The essay goes on raising many such pertinent questions in reader's mind.
In fact, estrangement becomes, once more, a form of cultural distance, and the notes a narrative about alienation; a narrative, indeed, of semi-articulate but deep undecidedness and uncertainty about what constitutes, in language, poetic wonder, citizenship, nationhood, and in what ways these categories are in tension with one another.
or
But surely there's a third level in the poem, in which a significance is ascribed to the mundane, the superfluous, that can't be pinned down to religious belief; and it's this level that Jayakar herself finds inaccessible, or refuses, for the moment, to participate in.

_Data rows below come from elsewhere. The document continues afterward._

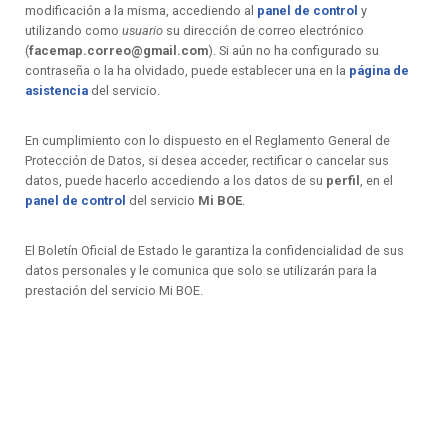
modificación a la misma, accediendo al
panel de control
y
utilizando como
usuario
su dirección de correo electrónico
(
facemap.correo@gmail.com
). Si aún no ha configurado su
contraseña o la ha olvidado, puede establecer una en la
página de
asistencia
del servicio.
En cumplimiento con lo dispuesto en el Reglamento General de
Protección de Datos, si desea acceder, rectificar o cancelar sus
datos, puede hacerlo accediendo a los datos de su
perfil
, en el
panel de control
del servicio
Mi BOE
.
El Boletín Oficial de Estado le garantiza la confidencialidad de sus
datos personales y le comunica que solo se utilizarán para la
prestación del servicio Mi BOE.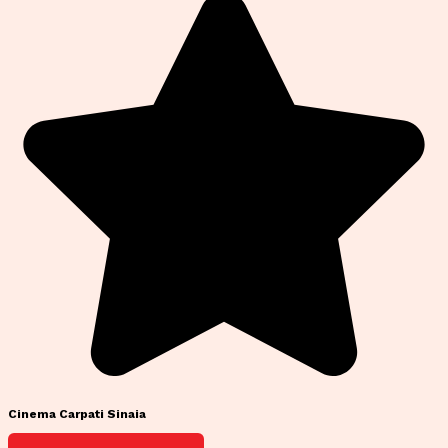
Cinema Carpati Sinaia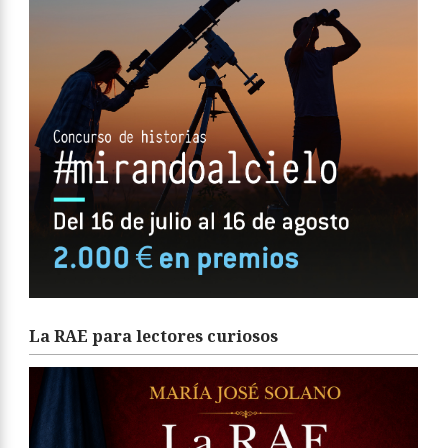
La RAE para lectores curiosos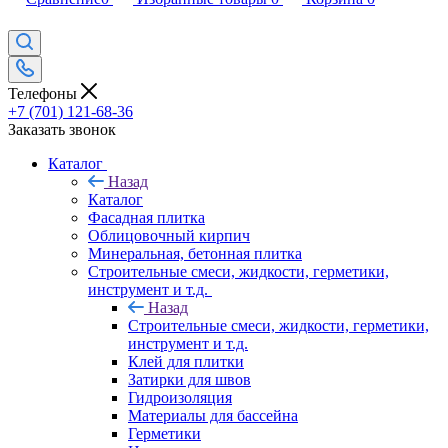
Телефоны
+7 (701) 121-68-36
Заказать звонок
Каталог
Назад
Каталог
Фасадная плитка
Облицовочный кирпич
Минеральная, бетонная плитка
Строительные смеси, жидкости, герметики,
инструмент и т.д.
Назад
Строительные смеси, жидкости, герметики,
инструмент и т.д.
Клей для плитки
Затирки для швов
Гидроизоляция
Материалы для бассейна
Герметики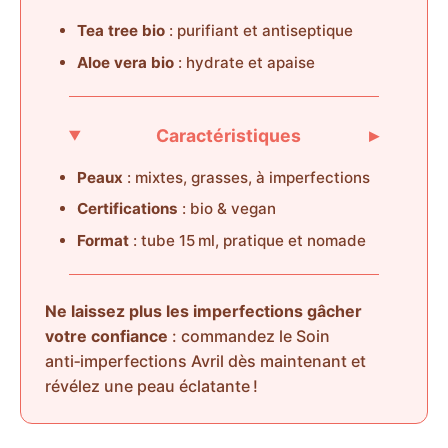
Tea tree bio
: purifiant et antiseptique
Aloe vera bio
: hydrate et apaise
▸
Caractéristiques
Peaux
: mixtes, grasses, à imperfections
Certifications
: bio & vegan
Format
: tube 15 ml, pratique et nomade
Ne laissez plus les imperfections gâcher
votre confiance
: commandez le Soin
anti‑imperfections Avril dès maintenant et
révélez une peau éclatante !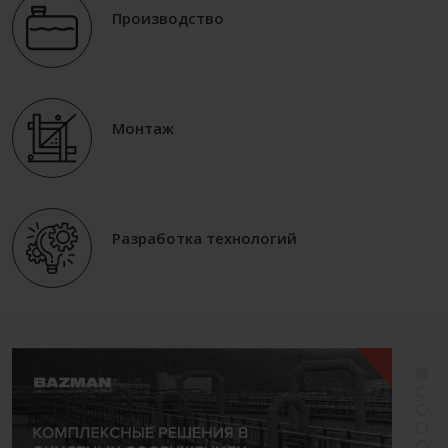
Производство
Монтаж
Разработка технологий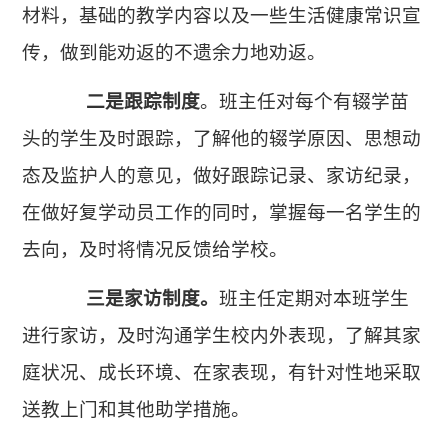
材料，基础的教学内容以及一些生活健康常识宣
传，做到能劝返的不遗余力地劝返。
二是跟踪制度
。班主任对每个有辍学苗
头的学生及时跟踪，了解他的辍学原因、思想动
态及监护人的意见，做好跟踪记录、家访纪录，
在做好复学动员工作的同时，掌握每一名学生的
去向，及时将情况反馈给学校。
三是
家访制度
。
班主任定期对本班学生
进行家访，及时沟通学生校内外表现，了解其家
庭状况、成长环境、在家表现，有针对性地采取
送教上门和其他助学措施。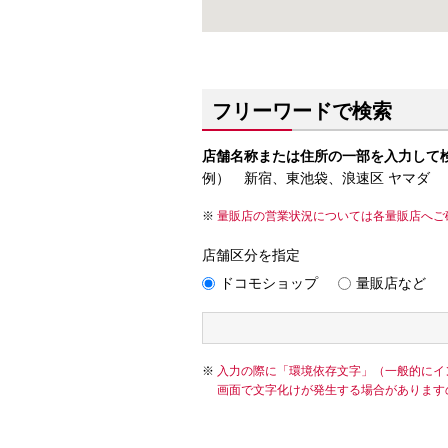
フリーワードで検索
店舗名称または住所の一部を入力して
例） 新宿、東池袋、浪速区 ヤマダ
量販店の営業状況については各量販店へご
店舗区分を指定
ドコモショップ
量販店など
入力の際に「環境依存文字」（一般的にイ
画面で文字化けが発生する場合があります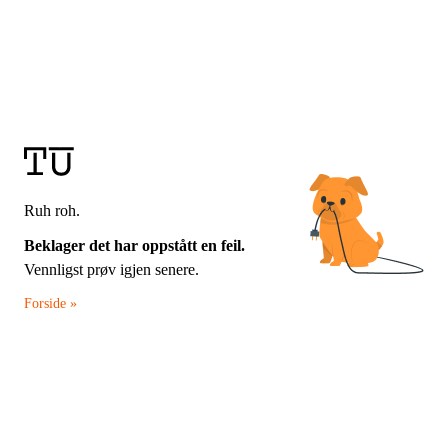
Ruh roh.
Beklager det har oppstått en feil.
Vennligst prøv igjen senere.
Forside »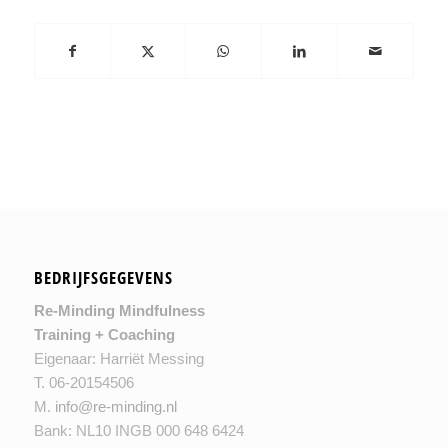
BEDRIJFSGEGEVENS
Re-Minding Mindfulness
Training + Coaching
Eigenaar: Harriët Messing
T. 06-20154506
M.
info@re-minding.nl
Bank: NL10 INGB 000 648 6424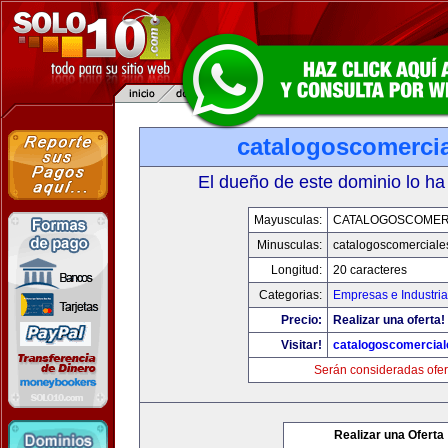
catalogoscomerci
El dueño de este dominio lo ha
Mayusculas:
CATALOGOSCOMER
Minusculas:
catalogoscomerciale
Longitud:
20 caracteres
Categorias:
Empresas e Industri
Precio:
Realizar una oferta!
Visitar!
catalogoscomercia
Serán consideradas ofer
Realizar una Oferta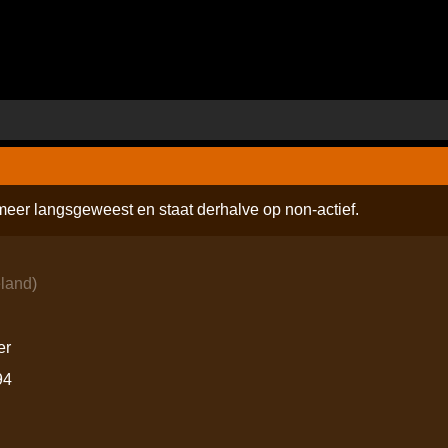
 meer langsgeweest en staat derhalve op non-actief.
land
)
er
94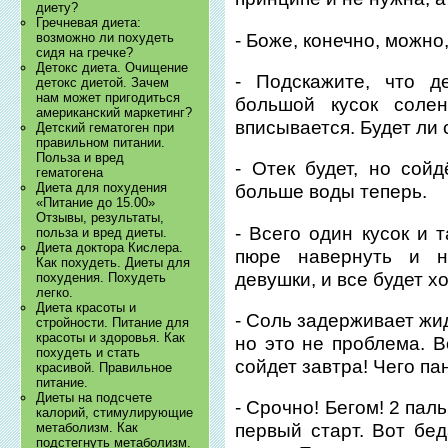
диету?
Гречневая диета:
- Боже, конечно, можно
возможно ли похудеть
сидя на гречке?
Детокс диета. Очищение
- Подскажите, что д
детокс диетой. Зачем
нам может пригодиться
большой кусок соле
американский маркетинг?
вписывается. Будет ли
Детский гематоген при
правильном питании.
Польза и вред
- Отек будет, но сойд
гематогена
Диета для похудения
больше воды теперь.
«Питание до 15.00»
Отзывы, результаты,
- Всего один кусок и 
польза и вред диеты.
Диета доктора Кислера.
пюре навернуть и ни
Как похудеть. Диеты для
девушки, и все будет х
похудения. Похудеть
легко.
Диета красоты и
- Соль задерживает жид
стройности. Питание для
красоты и здоровья. Как
но это не проблема. Во
похудеть и стать
сойдет завтра! Чего па
красивой. Правильное
питание.
Диеты на подсчете
- Срочно! Бегом! 2 паль
калорий, стимулирующие
метаболизм. Как
первый старт. Вот бед
подстегнуть метаболизм.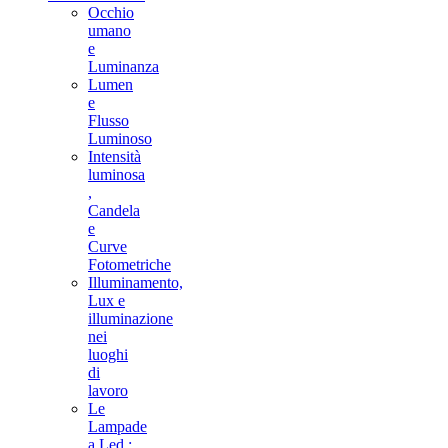
Occhio
umano
e
Luminanza
Lumen
e
Flusso
Luminoso
Intensità
luminosa
,
Candela
e
Curve
Fotometriche
Illuminamento,
Lux e
illuminazione
nei
luoghi
di
lavoro
Le
Lampade
a Led :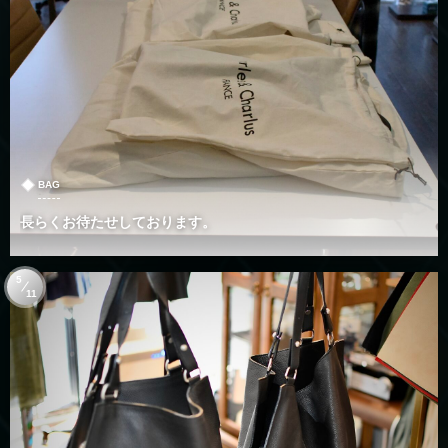
BAG
長らくお待たせしております。
5
11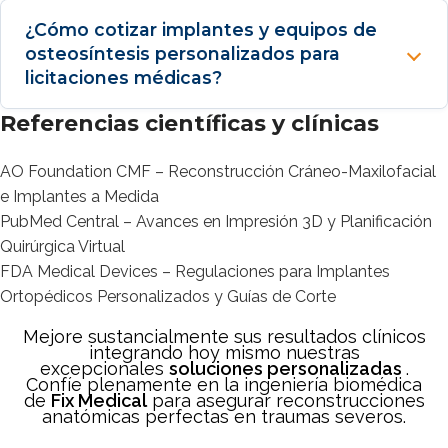
¿Cómo cotizar implantes y equipos de
osteosíntesis personalizados para
licitaciones médicas?
Referencias científicas y clínicas
AO Foundation CMF – Reconstrucción Cráneo-Maxilofacial
e Implantes a Medida
PubMed Central – Avances en Impresión 3D y Planificación
Quirúrgica Virtual
FDA Medical Devices – Regulaciones para Implantes
Ortopédicos Personalizados y Guías de Corte
Mejore sustancialmente sus resultados clínicos
integrando hoy mismo nuestras
excepcionales
soluciones personalizadas
.
Confíe plenamente en la ingeniería biomédica
de
Fix Medical
para asegurar reconstrucciones
anatómicas perfectas en traumas severos.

And then we're back at the exoticism vs defamiliarisation -- the following is very very jargony, but the point that it is making is worth mulling over:
I think Jayakar's and Nemade's response to the superfluous and random particular in Jejuri (comparable, in some ways, to the impatience Satyajit Ray's contemporaries felt with the everyday in his films) is symptomatic, rather than atypical, of a certain kind of post-independence critical position, which obdurately conflates the defamiliarisation of the ordinary with the commodification of the native. With the enlargement of the discourse of post-coloniality in the last two decades, the critical language with which to deal with defamiliarisation has grown increasingly attenuated, while the language describing the trajectory of the East as a career has become so ubiquitous that, confronted with a seemingly mundane but irreducible particular in a text, the reader or the member of the audience will almost automatically ask: "Are you exoticising your subject for Western readers?"


All in all a very gripping read, the essay itself. Now it's time for me to go hunt Jejuri.


***
1. Nemade got into limelight due to his Marathi book Kosla which I've read. Curiously, Kosla is inspired from Salinger's The Catcher in the Rye, and is sort of an Indianized version of the book -- where the protagonist, a loser of sorts, struggles at coming to terms with the way the society around him is. He has done a brilliant job of localizing the angst. But then isn't this parroting of sorts too? How does this parroting become more acceptable?